[Opening SOURCE RECORDS section]

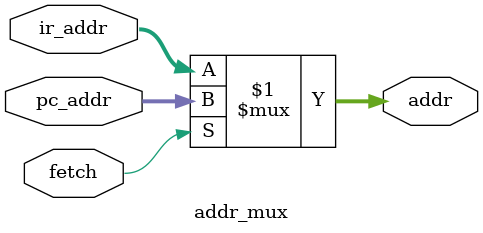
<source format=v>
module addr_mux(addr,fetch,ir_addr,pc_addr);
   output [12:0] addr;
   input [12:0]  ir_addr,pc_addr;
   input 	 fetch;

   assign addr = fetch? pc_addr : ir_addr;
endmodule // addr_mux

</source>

[Closing SOURCE RECORDS section]
[Opening SOURCE RECORDS section]

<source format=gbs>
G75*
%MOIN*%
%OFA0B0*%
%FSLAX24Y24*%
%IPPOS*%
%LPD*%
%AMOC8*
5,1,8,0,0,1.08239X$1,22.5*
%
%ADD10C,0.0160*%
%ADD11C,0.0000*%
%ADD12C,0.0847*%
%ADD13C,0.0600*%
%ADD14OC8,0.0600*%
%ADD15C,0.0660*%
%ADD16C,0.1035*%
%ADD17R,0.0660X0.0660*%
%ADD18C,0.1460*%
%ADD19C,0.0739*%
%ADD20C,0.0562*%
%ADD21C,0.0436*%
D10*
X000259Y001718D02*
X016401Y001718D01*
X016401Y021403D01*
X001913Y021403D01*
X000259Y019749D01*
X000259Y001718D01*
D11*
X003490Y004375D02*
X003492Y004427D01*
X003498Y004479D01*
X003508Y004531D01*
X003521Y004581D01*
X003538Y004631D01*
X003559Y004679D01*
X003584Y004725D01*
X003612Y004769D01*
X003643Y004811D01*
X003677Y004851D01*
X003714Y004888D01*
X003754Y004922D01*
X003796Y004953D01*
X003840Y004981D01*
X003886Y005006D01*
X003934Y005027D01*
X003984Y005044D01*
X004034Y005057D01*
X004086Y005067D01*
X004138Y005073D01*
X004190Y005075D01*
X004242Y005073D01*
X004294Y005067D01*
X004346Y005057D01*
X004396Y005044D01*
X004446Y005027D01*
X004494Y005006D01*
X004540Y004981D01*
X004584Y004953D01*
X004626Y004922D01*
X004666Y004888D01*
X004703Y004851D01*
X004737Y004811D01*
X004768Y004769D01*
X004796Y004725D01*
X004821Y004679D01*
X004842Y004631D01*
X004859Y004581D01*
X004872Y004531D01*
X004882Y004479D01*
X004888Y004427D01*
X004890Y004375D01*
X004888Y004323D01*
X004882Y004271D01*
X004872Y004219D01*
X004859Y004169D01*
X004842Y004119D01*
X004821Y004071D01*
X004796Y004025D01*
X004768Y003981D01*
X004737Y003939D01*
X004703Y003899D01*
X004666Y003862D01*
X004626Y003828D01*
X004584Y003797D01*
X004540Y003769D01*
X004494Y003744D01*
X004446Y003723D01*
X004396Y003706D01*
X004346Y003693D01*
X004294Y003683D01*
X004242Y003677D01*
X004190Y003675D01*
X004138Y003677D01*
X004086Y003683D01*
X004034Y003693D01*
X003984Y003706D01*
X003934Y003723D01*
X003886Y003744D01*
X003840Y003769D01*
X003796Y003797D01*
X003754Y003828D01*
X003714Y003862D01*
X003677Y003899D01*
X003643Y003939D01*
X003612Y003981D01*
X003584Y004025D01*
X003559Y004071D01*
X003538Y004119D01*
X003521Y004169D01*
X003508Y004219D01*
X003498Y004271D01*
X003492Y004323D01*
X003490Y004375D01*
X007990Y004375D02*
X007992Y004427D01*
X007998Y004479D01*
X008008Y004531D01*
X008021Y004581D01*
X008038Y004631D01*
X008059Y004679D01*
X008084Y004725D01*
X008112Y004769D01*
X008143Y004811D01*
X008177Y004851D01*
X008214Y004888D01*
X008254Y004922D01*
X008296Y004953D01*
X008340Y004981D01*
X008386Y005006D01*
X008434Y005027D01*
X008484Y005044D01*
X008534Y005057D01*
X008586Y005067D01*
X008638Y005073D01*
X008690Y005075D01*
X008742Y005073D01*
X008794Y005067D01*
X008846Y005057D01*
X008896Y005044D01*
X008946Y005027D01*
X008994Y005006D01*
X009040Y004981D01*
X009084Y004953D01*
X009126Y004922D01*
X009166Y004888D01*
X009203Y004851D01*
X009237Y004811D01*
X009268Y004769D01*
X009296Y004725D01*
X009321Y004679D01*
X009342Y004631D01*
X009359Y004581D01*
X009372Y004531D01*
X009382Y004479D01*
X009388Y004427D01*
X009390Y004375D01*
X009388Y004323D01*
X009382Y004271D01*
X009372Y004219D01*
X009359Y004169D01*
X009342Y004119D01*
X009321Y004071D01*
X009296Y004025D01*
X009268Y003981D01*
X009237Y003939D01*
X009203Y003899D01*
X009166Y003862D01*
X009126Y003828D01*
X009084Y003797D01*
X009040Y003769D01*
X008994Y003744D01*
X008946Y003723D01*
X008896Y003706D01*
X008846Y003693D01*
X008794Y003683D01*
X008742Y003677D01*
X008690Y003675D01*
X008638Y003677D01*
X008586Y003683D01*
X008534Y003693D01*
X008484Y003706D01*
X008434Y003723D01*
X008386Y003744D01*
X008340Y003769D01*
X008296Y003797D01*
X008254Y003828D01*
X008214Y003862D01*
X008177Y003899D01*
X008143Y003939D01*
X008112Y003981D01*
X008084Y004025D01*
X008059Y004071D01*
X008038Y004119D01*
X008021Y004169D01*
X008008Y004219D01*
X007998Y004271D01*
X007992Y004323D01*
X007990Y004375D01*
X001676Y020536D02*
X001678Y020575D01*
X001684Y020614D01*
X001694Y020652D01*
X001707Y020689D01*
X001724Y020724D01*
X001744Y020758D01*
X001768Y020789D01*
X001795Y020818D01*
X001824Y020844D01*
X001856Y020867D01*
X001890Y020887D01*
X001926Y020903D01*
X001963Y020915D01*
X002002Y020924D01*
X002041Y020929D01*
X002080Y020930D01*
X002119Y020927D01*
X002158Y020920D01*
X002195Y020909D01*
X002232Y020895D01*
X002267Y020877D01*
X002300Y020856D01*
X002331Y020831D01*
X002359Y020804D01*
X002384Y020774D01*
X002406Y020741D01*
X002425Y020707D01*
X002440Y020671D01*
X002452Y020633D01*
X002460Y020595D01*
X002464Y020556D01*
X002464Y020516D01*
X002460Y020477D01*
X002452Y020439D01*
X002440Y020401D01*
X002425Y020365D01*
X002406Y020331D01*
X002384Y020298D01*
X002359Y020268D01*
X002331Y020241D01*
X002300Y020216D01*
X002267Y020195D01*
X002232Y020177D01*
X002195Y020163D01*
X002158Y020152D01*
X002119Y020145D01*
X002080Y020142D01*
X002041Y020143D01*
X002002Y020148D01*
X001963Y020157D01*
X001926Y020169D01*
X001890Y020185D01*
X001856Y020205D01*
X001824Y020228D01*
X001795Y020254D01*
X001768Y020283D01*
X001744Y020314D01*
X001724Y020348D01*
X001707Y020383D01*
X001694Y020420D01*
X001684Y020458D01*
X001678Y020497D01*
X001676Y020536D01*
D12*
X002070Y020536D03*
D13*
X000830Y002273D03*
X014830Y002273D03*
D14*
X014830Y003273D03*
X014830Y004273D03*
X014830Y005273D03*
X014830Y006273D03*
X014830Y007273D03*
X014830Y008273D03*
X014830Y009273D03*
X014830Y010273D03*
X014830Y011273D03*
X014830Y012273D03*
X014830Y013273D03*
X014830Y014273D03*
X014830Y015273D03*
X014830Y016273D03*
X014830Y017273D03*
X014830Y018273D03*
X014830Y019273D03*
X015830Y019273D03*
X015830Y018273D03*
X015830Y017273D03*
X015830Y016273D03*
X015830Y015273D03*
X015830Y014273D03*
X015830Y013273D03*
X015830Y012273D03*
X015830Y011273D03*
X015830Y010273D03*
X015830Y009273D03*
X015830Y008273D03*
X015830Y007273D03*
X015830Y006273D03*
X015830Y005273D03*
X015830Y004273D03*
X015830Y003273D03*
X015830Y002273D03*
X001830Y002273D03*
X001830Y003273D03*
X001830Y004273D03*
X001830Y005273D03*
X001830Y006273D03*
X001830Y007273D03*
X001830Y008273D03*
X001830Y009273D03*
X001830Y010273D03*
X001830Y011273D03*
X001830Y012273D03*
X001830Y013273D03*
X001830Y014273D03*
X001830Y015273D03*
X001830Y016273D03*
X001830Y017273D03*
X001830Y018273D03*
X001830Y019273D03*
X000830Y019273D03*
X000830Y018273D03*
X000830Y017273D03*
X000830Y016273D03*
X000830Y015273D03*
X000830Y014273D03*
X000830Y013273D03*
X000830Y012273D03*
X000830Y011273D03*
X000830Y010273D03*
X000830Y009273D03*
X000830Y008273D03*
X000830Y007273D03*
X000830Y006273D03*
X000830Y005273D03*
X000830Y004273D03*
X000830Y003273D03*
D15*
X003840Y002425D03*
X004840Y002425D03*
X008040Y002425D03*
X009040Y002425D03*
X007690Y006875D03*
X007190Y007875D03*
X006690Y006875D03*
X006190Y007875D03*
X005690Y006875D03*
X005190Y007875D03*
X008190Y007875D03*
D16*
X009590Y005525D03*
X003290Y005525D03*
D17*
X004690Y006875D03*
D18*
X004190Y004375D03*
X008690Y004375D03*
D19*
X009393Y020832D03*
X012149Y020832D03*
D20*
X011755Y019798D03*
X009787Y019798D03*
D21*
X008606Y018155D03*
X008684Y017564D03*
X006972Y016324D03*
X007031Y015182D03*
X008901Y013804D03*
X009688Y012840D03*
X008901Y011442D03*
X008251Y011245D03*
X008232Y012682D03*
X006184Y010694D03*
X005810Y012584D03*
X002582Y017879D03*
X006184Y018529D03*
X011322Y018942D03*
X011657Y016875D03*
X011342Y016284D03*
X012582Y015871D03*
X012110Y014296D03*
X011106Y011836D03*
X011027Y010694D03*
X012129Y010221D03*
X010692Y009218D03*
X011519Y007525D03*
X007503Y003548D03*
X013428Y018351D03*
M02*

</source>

[Closing SOURCE RECORDS section]

- _PROBLEM TO WORK ON_
Where a line of the listing contains the word "fetch", it counts toward the total; say how many lines that makes, giving the number alone.

- _RESULT OF THIS TASK_
3